ACTIVITY: The entries below are to be reproduced exactly, with their pictures omitted.

DATA SUPPLIED:
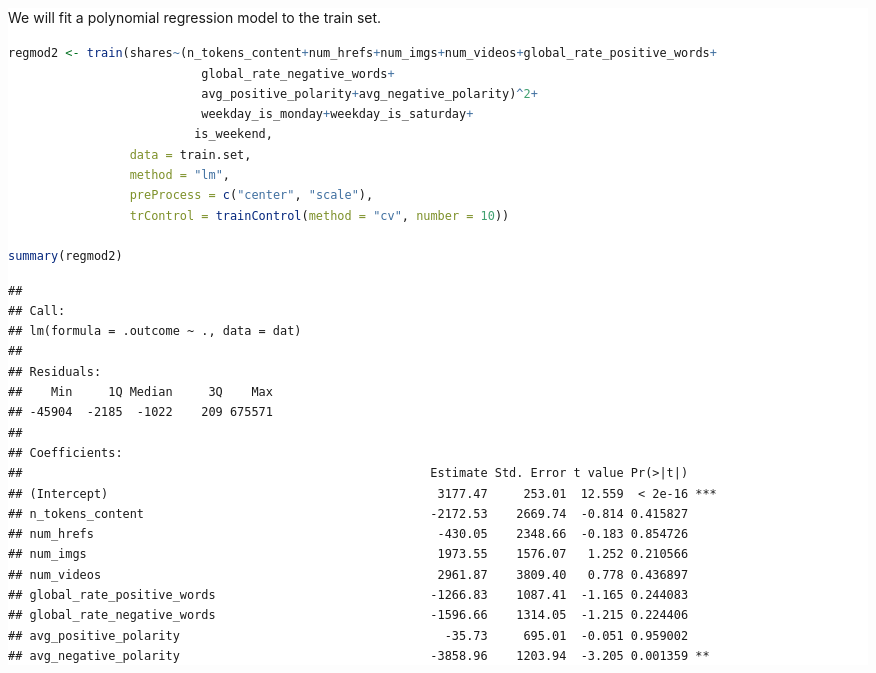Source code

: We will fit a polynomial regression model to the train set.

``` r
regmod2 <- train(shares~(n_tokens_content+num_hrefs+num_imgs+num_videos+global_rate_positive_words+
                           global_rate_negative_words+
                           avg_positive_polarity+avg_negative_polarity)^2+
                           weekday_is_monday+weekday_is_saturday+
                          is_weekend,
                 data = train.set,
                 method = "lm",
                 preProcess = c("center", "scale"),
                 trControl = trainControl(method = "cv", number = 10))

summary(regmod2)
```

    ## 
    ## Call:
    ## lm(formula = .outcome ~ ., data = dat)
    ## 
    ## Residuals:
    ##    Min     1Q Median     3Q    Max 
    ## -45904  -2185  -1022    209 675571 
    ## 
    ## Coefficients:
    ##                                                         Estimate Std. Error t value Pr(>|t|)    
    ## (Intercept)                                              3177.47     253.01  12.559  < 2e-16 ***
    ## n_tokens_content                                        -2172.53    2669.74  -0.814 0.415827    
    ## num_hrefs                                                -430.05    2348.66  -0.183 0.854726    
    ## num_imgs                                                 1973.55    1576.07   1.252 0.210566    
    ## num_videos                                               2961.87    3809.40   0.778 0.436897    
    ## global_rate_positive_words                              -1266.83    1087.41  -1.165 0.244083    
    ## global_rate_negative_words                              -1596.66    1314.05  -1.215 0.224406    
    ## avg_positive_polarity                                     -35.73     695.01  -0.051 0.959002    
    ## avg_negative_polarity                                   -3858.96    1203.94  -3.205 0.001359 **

WORKED SOLUTION:
Source code

: We will fit a polynomial regression model to the train set.

``` r
regmod2 <- train(shares~(n_tokens_content+num_hrefs+num_imgs+num_videos+global_rate_positive_words+
                           global_rate_negative_words+
                           avg_positive_polarity+avg_negative_polarity)^2+
                           weekday_is_monday+weekday_is_saturday+
                          is_weekend,
                 data = train.set,
                 method = "lm",
                 preProcess = c("center", "scale"),
                 trControl = trainControl(method = "cv", number = 10))

summary(regmod2)
```

    ## 
    ## Call:
    ## lm(formula = .outcome ~ ., data = dat)
    ## 
    ## Residuals:
    ##    Min     1Q Median     3Q    Max 
    ## -45904  -2185  -1022    209 675571 
    ## 
    ## Coefficients:
    ##                                                         Estimate Std. Error t value Pr(>|t|)    
    ## (Intercept)                                              3177.47     253.01  12.559  < 2e-16 ***
    ## n_tokens_content                                        -2172.53    2669.74  -0.814 0.415827    
    ## num_hrefs                                                -430.05    2348.66  -0.183 0.854726    
    ## num_imgs                                                 1973.55    1576.07   1.252 0.210566    
    ## num_videos                                               2961.87    3809.40   0.778 0.436897    
    ## global_rate_positive_words                              -1266.83    1087.41  -1.165 0.244083    
    ## global_rate_negative_words                              -1596.66    1314.05  -1.215 0.224406    
    ## avg_positive_polarity                                     -35.73     695.01  -0.051 0.959002    
    ## avg_negative_polarity                                   -3858.96    1203.94  -3.205 0.001359 **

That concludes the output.